**WORK REQUIRED:** Write out the part of the forum thread below that begins at the words "QueenStromba · 31/07/2013" and stops after "bitch about helping.".

**QUOTED PASSAGE:**
----

TheDoctrineOfAllan · 31/07/2013 22:05

Yes, tell her the facts.

QueenStromba · 31/07/2013 22:08

That's a relief because I think you're lovely. I was just worried that you were too lovely. :)

TheDoctrineOfAllan · 31/07/2013 22:08

... Because gluezilla hasn't at any point disputed the facts ie she sent you a Std, then no invite, then asked re decorating, then asked if you were kidding when you said no.

The facts speak for themselves!

Bogeyface · 31/07/2013 22:08

I agree with just telling her the facts but do make it clear that at no point were you asked if you would decorate BEFORE the invitations were sent out, otherwise she could turn it around that she didnt invite you as you were being such a bitch about helping.

YouTheCat · 31/07/2013 22:10

And what Bogey said. Make that very clear.

Xales · 31/07/2013 22:11

If you are going to reply I would drop the whole STD thing.

Simple answer. Bride asked you to help. You were not free to do so and said such straight away. You cannot understand why there is any confusion or upset as you never offered or agreed to help.

diddl · 31/07/2013 22:13

I wouldn't say that I'm sorry she's upset, or that I'm upset not to be invited.

Something more along the lines of not feeling inclined to decorate for an event that you're not invited to.

Or just that it's not convenient to decorate & the bride has been told this.

----

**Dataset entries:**
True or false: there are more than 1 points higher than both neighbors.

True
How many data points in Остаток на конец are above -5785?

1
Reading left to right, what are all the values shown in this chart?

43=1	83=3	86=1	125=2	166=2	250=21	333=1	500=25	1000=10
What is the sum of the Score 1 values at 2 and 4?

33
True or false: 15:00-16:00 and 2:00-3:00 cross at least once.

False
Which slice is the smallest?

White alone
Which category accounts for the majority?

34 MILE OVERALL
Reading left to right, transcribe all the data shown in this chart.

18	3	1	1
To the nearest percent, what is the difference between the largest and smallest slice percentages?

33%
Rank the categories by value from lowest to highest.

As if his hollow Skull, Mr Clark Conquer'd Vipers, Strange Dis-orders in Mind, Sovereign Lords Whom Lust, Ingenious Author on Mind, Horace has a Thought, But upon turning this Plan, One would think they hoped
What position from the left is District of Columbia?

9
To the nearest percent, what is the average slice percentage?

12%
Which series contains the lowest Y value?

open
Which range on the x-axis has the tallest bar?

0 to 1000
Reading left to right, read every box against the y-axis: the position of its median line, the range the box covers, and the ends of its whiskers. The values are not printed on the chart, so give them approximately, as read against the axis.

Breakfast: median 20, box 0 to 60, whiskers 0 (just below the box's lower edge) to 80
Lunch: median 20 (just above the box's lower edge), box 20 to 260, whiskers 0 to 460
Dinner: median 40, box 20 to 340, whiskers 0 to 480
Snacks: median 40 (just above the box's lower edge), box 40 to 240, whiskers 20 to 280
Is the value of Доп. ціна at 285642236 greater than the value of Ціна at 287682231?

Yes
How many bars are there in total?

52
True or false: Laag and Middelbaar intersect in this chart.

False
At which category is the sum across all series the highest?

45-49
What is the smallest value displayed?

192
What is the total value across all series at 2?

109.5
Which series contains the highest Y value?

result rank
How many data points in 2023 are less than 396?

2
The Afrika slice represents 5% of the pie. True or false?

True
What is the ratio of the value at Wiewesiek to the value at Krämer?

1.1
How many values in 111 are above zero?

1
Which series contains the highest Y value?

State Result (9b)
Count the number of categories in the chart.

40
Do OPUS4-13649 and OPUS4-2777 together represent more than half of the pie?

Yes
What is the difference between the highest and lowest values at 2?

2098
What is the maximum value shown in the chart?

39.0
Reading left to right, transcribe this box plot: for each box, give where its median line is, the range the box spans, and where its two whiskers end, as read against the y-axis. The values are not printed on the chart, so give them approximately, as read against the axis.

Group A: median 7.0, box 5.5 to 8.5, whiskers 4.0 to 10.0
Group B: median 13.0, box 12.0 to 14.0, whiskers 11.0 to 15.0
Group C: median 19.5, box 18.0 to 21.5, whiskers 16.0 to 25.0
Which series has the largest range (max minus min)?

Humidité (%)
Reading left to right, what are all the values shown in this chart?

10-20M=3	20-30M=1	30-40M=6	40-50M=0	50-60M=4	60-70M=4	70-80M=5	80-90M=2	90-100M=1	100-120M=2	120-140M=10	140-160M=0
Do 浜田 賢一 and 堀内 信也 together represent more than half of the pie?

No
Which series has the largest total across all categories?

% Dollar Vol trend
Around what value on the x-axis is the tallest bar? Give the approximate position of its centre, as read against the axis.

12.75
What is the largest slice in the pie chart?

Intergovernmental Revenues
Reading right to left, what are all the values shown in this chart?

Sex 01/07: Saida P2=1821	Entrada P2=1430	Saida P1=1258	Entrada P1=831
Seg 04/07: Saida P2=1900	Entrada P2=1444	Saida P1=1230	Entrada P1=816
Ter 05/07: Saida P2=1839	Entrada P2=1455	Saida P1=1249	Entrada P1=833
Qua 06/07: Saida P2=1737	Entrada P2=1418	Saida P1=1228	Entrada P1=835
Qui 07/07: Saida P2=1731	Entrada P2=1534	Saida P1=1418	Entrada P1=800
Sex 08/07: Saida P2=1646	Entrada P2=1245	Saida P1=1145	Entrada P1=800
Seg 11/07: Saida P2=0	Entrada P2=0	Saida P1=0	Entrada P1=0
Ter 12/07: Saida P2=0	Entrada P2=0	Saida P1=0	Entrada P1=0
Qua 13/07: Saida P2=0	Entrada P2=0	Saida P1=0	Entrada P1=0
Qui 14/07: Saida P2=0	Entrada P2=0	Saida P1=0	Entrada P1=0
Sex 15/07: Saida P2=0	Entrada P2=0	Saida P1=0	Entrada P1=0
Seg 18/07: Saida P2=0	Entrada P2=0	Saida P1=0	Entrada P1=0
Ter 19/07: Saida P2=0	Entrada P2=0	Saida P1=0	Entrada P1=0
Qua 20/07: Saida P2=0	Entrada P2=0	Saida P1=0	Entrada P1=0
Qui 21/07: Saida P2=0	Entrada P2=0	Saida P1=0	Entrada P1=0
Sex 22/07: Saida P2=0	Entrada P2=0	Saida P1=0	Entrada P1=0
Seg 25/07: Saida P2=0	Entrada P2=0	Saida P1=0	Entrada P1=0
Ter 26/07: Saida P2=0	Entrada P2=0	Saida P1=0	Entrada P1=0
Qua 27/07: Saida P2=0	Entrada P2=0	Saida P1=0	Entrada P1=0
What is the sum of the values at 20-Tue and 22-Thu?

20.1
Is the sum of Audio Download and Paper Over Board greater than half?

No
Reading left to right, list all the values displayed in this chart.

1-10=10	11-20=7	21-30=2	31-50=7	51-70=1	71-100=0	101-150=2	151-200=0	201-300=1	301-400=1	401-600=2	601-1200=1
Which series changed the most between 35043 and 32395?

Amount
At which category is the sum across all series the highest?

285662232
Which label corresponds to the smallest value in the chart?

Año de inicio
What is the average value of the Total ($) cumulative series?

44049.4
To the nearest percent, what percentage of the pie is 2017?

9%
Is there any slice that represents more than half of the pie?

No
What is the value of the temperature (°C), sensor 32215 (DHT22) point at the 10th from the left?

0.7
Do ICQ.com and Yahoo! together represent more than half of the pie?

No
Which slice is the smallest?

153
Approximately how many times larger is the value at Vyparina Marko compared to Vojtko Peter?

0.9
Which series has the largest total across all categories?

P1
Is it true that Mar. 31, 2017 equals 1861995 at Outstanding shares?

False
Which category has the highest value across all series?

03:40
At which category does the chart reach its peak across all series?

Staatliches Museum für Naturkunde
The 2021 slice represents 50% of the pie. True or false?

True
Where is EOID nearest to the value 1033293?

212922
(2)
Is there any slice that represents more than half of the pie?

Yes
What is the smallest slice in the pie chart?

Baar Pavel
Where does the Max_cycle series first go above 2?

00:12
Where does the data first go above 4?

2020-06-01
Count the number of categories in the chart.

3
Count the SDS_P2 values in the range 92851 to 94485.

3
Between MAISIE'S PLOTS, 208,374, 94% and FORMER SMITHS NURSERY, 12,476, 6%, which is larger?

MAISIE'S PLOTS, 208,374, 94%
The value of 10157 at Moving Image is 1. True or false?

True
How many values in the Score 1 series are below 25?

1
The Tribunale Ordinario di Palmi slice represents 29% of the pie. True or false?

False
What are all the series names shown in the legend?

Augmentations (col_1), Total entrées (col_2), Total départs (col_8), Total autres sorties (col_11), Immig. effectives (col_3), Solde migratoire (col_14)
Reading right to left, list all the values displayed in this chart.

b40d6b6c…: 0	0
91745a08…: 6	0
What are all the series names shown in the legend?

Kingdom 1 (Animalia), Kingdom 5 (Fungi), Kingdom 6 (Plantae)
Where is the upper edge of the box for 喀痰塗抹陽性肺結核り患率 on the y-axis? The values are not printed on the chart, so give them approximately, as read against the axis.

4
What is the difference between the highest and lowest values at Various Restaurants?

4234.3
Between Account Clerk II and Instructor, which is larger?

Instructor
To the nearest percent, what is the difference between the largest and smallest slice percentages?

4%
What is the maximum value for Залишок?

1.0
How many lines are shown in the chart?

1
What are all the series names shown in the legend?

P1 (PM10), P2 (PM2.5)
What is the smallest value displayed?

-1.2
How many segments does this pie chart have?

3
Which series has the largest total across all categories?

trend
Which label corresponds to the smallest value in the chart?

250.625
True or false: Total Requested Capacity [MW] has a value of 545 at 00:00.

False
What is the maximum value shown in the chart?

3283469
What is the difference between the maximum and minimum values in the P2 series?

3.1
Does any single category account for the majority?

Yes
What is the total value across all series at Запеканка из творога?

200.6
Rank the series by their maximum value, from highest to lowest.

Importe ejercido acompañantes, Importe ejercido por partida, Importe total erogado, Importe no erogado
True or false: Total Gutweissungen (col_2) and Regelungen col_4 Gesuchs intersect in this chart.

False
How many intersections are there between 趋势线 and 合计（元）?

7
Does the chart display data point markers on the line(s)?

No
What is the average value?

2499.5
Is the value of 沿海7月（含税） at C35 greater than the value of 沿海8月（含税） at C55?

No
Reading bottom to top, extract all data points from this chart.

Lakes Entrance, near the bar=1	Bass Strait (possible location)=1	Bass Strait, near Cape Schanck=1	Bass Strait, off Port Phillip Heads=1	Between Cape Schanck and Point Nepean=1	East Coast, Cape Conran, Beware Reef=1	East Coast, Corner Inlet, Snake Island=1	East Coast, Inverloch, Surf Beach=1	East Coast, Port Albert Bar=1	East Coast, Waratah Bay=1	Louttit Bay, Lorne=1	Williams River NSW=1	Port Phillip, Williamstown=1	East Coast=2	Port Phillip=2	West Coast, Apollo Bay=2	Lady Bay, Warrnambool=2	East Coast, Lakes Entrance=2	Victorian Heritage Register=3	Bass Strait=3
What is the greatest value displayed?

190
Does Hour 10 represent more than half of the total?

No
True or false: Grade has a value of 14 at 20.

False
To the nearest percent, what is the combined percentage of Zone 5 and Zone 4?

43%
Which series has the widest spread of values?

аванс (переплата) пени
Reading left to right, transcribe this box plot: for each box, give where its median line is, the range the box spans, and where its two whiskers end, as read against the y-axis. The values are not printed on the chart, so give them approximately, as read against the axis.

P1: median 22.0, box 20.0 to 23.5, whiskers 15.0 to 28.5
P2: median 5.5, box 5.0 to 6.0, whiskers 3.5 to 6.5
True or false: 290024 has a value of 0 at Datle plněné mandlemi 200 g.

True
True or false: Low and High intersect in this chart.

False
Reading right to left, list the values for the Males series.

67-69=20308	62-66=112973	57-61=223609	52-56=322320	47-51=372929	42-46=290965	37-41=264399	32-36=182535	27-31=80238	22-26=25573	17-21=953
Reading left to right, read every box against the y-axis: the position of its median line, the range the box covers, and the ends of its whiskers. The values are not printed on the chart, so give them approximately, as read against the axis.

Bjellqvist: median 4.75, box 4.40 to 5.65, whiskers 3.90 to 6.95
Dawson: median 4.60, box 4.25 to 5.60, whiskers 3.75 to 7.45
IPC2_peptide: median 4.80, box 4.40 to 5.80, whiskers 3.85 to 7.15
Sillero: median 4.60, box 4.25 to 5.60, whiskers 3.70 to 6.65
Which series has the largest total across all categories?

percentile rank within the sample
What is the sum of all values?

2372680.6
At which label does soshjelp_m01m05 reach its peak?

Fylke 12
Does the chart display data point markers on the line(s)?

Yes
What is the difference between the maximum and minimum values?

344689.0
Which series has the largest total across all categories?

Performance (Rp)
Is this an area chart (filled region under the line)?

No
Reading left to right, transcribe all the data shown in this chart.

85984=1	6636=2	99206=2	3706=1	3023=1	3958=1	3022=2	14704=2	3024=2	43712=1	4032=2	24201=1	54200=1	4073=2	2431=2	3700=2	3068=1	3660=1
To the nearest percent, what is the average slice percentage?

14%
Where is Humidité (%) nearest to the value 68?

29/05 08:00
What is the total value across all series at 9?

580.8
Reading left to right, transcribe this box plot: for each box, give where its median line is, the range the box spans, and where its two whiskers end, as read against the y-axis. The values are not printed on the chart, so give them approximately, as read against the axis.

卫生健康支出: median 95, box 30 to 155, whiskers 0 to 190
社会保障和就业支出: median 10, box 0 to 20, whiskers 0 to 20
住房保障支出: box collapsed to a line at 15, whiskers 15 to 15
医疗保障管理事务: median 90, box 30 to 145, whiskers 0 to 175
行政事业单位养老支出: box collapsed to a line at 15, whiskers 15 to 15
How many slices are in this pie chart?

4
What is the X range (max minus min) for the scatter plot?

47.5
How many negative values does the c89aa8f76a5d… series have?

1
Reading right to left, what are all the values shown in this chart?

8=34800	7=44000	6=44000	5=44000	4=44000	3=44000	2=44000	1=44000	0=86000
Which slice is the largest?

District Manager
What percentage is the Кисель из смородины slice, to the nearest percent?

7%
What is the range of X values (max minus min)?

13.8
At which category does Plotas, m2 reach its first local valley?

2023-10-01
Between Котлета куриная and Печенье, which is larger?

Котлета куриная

----

**SOLUTION TO THIS EXERCISE:**
QueenStromba · 31/07/2013 22:08

That's a relief because I think you're lovely. I was just worried that you were too lovely. :)

TheDoctrineOfAllan · 31/07/2013 22:08

... Because gluezilla hasn't at any point disputed the facts ie she sent you a Std, then no invite, then asked re decorating, then asked if you were kidding when you said no.

The facts speak for themselves!

Bogeyface · 31/07/2013 22:08

I agree with just telling her the facts but do make it clear that at no point were you asked if you would decorate BEFORE the invitations were sent out, otherwise she could turn it around that she didnt invite you as you were being such a bitch about helping.